■ **What you will do**
Return every line of the records that includes the string "about".

■ **Given records**
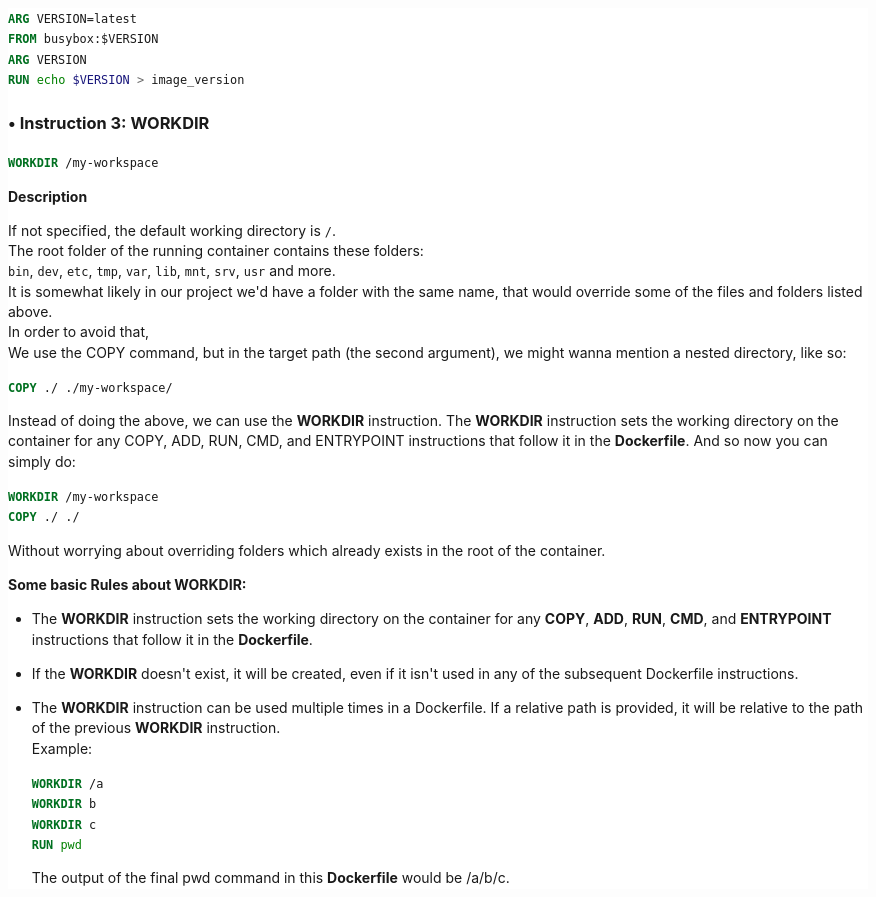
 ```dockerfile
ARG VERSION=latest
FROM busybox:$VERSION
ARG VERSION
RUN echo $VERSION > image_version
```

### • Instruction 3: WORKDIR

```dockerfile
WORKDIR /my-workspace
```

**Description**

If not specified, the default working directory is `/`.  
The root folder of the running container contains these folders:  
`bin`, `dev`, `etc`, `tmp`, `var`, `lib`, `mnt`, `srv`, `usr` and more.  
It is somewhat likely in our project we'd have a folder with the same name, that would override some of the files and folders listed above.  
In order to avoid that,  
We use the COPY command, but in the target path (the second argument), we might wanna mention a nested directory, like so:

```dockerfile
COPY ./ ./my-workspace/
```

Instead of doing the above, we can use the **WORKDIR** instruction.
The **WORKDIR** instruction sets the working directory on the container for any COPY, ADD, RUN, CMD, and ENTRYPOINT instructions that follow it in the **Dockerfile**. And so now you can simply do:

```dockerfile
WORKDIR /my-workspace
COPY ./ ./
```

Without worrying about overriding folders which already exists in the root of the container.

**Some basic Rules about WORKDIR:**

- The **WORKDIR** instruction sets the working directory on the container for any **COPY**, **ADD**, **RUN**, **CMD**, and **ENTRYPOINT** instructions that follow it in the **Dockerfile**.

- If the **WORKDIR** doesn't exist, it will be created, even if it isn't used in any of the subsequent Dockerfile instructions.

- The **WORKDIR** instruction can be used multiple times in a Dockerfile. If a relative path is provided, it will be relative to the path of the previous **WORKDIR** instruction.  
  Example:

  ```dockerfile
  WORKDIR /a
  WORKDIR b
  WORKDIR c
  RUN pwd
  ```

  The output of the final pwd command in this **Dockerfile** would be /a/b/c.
...
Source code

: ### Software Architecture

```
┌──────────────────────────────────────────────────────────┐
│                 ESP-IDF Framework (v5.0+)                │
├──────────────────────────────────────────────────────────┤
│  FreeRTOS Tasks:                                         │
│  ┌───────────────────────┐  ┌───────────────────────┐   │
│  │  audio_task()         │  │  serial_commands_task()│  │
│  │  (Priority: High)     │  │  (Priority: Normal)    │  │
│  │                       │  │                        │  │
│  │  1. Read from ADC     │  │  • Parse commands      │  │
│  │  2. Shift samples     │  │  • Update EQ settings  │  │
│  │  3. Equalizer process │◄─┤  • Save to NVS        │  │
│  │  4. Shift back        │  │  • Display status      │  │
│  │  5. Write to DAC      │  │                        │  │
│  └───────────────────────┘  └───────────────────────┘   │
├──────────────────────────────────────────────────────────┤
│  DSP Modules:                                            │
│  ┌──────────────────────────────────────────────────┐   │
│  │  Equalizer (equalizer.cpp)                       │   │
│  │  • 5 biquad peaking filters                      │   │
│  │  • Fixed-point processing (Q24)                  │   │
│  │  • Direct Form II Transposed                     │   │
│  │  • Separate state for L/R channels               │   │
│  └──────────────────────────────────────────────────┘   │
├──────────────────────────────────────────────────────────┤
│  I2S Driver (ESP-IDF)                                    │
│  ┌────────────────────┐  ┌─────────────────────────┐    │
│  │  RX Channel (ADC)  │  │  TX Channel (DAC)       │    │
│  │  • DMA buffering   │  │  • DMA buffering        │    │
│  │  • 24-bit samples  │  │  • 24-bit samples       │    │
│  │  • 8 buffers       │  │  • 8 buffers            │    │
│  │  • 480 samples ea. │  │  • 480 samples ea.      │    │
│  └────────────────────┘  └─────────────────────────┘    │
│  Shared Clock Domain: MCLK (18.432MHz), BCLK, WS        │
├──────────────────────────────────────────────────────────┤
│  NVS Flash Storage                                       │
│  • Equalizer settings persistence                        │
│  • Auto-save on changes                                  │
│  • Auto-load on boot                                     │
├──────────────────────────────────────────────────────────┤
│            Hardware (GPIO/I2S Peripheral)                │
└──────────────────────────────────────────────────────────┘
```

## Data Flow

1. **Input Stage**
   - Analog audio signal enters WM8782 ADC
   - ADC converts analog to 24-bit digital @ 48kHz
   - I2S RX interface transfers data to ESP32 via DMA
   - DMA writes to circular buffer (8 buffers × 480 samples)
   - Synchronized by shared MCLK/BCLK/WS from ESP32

■ **Response area**
Without worrying about overriding folders which already exists in the root of the container.
**Some basic Rules about WORKDIR:**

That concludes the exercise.